**Extrait à lire**

+ + +

Jérôme Fourquet : D'abord, si on s'attarde un instant sur les résultats globaux, on s'aperçoit qu'une large majorité de Français, quasiment 6 sur 10, ne dramatisent pas cet enjeu qui focalise l'attention des médias et des politiques depuis une semaine avec l'idée que le Grexit serait un véritable désastre pour la Grèce mais aussi pour l'UE, en termes de symbole et de répercussions économiques pour la zone euro. Les citoyens apparaissent donc en décalage par rapport au sentiment dominant dans les médias et la classe politique, car ils relativisent majoritairement la gravité de cette crise : 42% pensent que cette sortie grecque constituerait une remise en cause du modèle européen.

Sur les résultats de la deuxième question, on voit que les Français, certes, relativisent, mais n'en sont pas aussi sûrs que cela. Ce qui caractérise le mieux leur état d'esprit aujourd'hui est plutôt une certaine incertitude quant aux conséquences éventuelles d'une telle issue. On voit ici qu'une majorité, bien que plutôt "molle", pense que si la Grèce venait à sortir, cela enclencherait une sorte de phénomènes de dominos, avec d'autres pays à l'économie fragilisée du Sud de l'Europe comme l'Espagne ou le Portugal. On peut donc y voir une contradiction entre le sentiment majoritaire de crise passagère et celui de l'imminence de l'effet domino. Ce qui se passe est qu'il y a une véritable incertitude car ce phénomène n'a pas de précédent dans l'histoire. Les conséquences d'un tel évènement font douter l'homme de la rue et suscite des contradictions.

La grille de lecture adoptée dépendra aussi de la sensibilité politique et de la sympathie partisane. On le voit très clairement chez l'électorat de droite, celui des Républicains principalement, dont la position est globalement proche de celle adoptée par les différents leaders de cette formation politique, en tout cas jusqu'à très récemment. Je pense notamment à Alain Juppé, à Nicolas Sarkozy même s'il a bougé depuis, et à d'autres responsables de l'opposition tels que Luc Chatel.

+ + +

**Données**
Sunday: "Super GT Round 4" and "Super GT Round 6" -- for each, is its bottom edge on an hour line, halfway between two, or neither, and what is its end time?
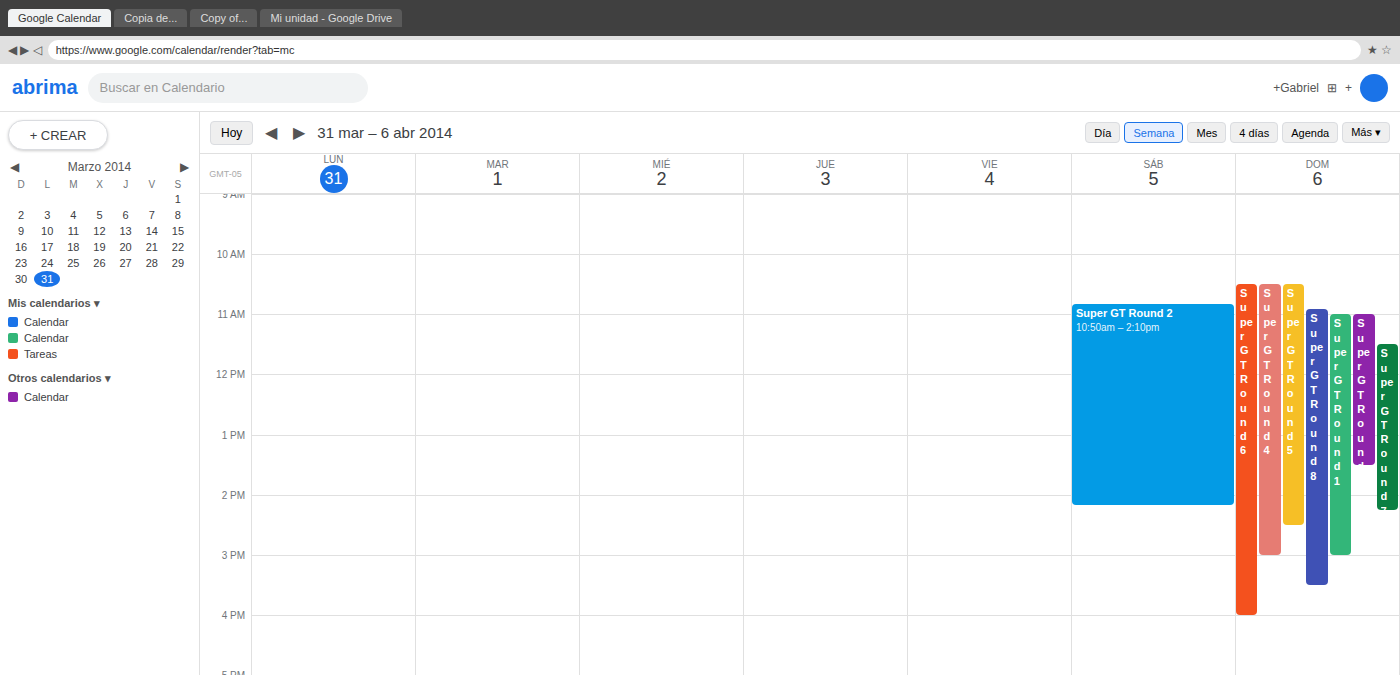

+ + +

**Consignes écrites**
1. Dites si chacune des affirmations suivantes s'accorde avec l'extrait sur le Grexit, en répondant par oui ou par non et en citant les mots décisifs du texte. (a) Près de six Français sur dix ne dramatisent pas l'enjeu. (b) L'Italie est citée comme pays exposé à l'effet domino. (c) Le phénomène évoqué a un précédent dans l'histoire.
2. Traduisez en anglais cette phrase de l'extrait sur le Grexit : « La grille de lecture adoptée dépendra aussi de la sensibilité politique et de la sympathie partisane. »
Les données ci-dessus ne sont pas nécessaires.

**Réponses par consigne**
1.
(a) Oui : « quasiment 6 sur 10, ne dramatisent pas cet enjeu ».
(b) Non : « comme l'Espagne ou le Portugal ».
(c) Non : « ce phénomène n'a pas de précédent dans l'histoire ».

2. The interpretive framework adopted will also depend on political leanings and party sympathies.